Texto fornecido:
▼▼▼
Chegamos em um momento em que precisamos decidir como vamos investir nosso tempo, em quais vínculos investir a energia: de saber como a pessoa está, escutar, acolher, dar suporte no momento em que precisa, de realmente nutrir essa relação.
Cecilia Dassi, psicóloga
A psicóloga, que é ex-atriz da Globo, criou “sem querer” uma grande rede entre seguidores que sentiam falta de uma amizade na pandemia —e que dura até hoje.
“Recebi muitas mensagens de gente falando que se sentia sozinha e pensei em como juntar essas pessoas.”
A psicóloga resolveu, então, pedir ajuda para criar grupos no WhatsApp. Os grupos lotaram em pouco tempo e, depois, subgrupos também saíram de lá.
A coisa foi crescendo lindamente. Muitos se juntaram para ver filmes do Oscar, outros criaram um grupo de leitura e até paquera já teve. Fez bem para as pessoas, especialmente no período da pandemia.”
▲▲▲
Enunciado A: Segundo o texto sobre os grupos de amizade, em qual aplicativo a psicóloga criou os grupos?
Enunciado B: Reproduza o trecho do texto sobre os grupos de amizade que vai de "Cecilia Dassi, psicóloga" até "dura até hoje.".
Enunciado C: Liste as atividades que, de acordo com o texto sobre os grupos de amizade, os participantes dos grupos fizeram juntos.

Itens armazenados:
▼▼▼
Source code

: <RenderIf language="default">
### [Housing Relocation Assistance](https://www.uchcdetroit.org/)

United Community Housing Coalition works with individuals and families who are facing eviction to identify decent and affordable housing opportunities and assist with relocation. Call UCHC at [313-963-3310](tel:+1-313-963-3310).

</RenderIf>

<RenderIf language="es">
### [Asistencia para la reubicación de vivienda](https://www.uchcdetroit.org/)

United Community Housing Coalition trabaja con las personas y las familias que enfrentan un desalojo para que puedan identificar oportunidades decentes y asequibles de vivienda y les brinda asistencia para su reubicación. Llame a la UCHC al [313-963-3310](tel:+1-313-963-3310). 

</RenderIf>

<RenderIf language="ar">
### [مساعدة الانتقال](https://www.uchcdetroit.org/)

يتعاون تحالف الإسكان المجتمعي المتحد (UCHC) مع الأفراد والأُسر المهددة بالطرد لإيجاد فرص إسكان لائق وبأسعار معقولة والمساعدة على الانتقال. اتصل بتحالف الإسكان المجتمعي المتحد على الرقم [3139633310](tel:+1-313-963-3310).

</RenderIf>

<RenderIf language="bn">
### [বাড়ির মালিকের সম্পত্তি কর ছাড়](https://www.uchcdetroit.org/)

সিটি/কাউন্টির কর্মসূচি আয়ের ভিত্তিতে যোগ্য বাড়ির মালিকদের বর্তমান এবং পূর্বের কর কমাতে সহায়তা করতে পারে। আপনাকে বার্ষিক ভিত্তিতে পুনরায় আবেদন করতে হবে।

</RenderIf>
▲▲▲
Resolução A: No WhatsApp.

Resolução B:
Cecilia Dassi, psicóloga
A psicóloga, que é ex-atriz da Globo, criou “sem querer” uma grande rede entre seguidores que sentiam falta de uma amizade na pandemia —e que dura até hoje.

Resolução C:
- Ver filmes do Oscar
- Criar um grupo de leitura
- Paquerar